The BEF advanced to the southern heights above the Aisne Valley expecting the German Army to be in headlong retreat. The Germans, however, having been reinforced with troops and artillery from the fall of Maubeuge, found themselves in a stronger position than previously thought and were thus determined to hold the line of the Chemin des Dames if at all possible to give them time to reorganize. They were still a formidable fighting force and never far from the thinking of the strategists at German General Headquarters (OHL) was the possibility of outflanking the Allied armies by moving west – a strategy which was mirrored by the French and British – and as the Aisne fighting lurched into stalemate, so the sidestep movements towards the channel coast to the north gathered pace.
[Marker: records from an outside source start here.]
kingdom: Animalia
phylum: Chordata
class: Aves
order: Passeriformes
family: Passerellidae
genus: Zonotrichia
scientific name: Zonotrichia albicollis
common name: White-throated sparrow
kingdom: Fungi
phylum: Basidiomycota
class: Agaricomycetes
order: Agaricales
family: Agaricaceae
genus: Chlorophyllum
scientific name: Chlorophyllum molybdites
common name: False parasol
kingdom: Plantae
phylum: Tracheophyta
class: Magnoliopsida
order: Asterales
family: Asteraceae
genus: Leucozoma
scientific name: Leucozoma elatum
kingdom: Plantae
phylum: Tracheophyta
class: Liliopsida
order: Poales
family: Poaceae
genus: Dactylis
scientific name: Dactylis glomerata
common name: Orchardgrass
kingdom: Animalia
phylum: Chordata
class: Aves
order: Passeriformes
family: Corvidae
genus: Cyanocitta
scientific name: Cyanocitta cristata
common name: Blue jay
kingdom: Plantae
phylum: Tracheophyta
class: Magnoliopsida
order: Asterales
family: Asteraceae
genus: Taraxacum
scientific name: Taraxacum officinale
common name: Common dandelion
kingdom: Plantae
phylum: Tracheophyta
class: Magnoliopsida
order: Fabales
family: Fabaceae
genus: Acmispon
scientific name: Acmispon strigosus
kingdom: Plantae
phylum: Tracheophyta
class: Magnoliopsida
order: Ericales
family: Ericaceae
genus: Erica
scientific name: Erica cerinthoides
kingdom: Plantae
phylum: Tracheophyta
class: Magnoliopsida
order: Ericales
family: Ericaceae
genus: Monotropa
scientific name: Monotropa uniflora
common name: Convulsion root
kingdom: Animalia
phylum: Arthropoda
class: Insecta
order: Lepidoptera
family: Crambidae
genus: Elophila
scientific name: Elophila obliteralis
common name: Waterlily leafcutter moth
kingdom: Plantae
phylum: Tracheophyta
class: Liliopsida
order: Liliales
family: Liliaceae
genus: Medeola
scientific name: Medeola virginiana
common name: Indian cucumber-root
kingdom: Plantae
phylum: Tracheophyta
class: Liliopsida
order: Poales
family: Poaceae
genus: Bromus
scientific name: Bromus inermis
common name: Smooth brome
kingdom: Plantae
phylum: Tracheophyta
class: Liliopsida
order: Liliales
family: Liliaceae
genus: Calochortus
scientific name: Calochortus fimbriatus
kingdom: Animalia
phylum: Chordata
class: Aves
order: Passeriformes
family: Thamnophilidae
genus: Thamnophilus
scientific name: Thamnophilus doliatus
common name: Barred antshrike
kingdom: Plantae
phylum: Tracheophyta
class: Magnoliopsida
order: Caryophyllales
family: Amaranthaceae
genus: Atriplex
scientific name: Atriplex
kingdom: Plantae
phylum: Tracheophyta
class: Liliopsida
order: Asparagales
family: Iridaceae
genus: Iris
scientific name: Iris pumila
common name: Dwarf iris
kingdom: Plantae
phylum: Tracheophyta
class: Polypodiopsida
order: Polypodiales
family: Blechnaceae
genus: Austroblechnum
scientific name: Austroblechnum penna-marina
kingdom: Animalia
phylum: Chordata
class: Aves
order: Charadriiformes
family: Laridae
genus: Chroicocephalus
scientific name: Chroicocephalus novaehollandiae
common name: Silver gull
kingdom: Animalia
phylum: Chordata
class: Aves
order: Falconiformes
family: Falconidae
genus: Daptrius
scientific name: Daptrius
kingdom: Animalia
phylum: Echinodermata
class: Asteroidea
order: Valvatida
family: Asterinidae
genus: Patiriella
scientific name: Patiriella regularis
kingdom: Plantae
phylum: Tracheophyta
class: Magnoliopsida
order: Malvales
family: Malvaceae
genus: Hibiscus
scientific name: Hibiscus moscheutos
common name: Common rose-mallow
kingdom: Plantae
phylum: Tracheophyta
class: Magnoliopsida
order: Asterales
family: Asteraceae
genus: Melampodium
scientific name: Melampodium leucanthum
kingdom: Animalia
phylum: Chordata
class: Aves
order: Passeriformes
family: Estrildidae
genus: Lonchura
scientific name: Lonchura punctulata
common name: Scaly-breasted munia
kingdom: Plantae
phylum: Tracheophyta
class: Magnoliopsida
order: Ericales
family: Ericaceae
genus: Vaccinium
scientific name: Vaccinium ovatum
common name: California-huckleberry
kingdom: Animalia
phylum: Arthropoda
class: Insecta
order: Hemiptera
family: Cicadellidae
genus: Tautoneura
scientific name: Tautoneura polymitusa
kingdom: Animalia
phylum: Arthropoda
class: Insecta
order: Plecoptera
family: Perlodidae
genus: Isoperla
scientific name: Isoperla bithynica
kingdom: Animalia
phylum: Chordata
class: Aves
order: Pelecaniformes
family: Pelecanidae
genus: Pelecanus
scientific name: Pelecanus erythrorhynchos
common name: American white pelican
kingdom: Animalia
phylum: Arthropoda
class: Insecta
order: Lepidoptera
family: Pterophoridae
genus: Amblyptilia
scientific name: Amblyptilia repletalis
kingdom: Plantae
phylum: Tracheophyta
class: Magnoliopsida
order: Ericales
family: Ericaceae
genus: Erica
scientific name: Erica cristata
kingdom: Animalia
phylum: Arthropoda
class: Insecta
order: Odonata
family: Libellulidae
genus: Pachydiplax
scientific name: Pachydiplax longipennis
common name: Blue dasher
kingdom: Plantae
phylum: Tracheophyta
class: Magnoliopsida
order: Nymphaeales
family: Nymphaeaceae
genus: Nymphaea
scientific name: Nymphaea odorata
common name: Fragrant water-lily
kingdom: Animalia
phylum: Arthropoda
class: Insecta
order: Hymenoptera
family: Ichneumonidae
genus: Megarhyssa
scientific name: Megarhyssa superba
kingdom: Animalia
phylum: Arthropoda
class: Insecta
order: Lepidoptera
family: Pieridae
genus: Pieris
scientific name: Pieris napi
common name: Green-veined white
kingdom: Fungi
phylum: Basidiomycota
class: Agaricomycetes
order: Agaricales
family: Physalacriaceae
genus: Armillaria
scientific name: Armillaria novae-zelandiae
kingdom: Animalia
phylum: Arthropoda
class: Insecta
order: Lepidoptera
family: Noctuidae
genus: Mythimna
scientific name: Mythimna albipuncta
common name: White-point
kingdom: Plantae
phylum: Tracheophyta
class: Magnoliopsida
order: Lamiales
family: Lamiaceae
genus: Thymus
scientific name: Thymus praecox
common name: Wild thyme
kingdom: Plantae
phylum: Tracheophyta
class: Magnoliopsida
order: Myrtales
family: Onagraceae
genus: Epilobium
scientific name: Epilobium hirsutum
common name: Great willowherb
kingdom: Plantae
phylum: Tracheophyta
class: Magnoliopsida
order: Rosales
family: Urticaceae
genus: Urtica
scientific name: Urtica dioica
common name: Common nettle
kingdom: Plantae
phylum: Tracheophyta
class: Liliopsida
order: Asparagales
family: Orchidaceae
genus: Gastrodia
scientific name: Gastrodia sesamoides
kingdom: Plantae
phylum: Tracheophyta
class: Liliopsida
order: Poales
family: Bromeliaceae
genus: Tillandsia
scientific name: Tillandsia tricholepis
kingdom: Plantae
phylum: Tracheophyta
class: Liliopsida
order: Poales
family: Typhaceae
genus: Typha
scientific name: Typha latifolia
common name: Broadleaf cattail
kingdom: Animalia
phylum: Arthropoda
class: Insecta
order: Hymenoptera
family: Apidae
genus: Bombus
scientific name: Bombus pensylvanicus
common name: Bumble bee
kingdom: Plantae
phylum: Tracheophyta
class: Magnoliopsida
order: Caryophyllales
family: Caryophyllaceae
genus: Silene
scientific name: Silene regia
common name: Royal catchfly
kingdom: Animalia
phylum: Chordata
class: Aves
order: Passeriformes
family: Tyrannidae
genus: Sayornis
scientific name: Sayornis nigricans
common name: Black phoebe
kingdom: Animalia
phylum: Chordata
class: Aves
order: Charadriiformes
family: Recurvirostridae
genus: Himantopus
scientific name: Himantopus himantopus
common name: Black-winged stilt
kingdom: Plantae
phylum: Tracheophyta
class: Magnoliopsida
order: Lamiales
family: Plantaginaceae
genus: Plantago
Expecting to advance in pursuit of a beaten enemy, GHQ had neglected to order any advanced technical reconnaissance by Royal Engineers officers to make assessments as to the equipment required to effect temporary crossings of the Aisne. The heavy bridging trains were still at least a day’s march behind the main body of the BEF and there appeared to be a naivety overshadowing the ability of GHQ to consider that the situation ahead of them was fluid and could change at any moment. Yet there was a least one reconnaissance north of the river conducted before the main body of the BEF arrived. Lieutenant Archibald Harrison and trooper Ben Clouting of 4/Dragoon Guards crossed the river on 11 September and reconnoitred as far as the village of Moulins where they apparently remained until the British arrived in the village a few days later. Rather frustratingly Clouting does not disclose if any useful intelligence was gathered and to whom it was delivered and we can only speculate as to why GHQ failed to appreciate that the situation north of the river on the nights of 11 and 12 September was entirely different to that of 13 September. Had Operational Order No. 22, issued on 11 September, been notice of a coordinated plan of attack – instead of one of pursuit – and had Sir John demanded a vigorous assault, there may have been a different outcome to the battle. In fact none of the operational orders issued at this time ever disclosed the intentions of Sir John French.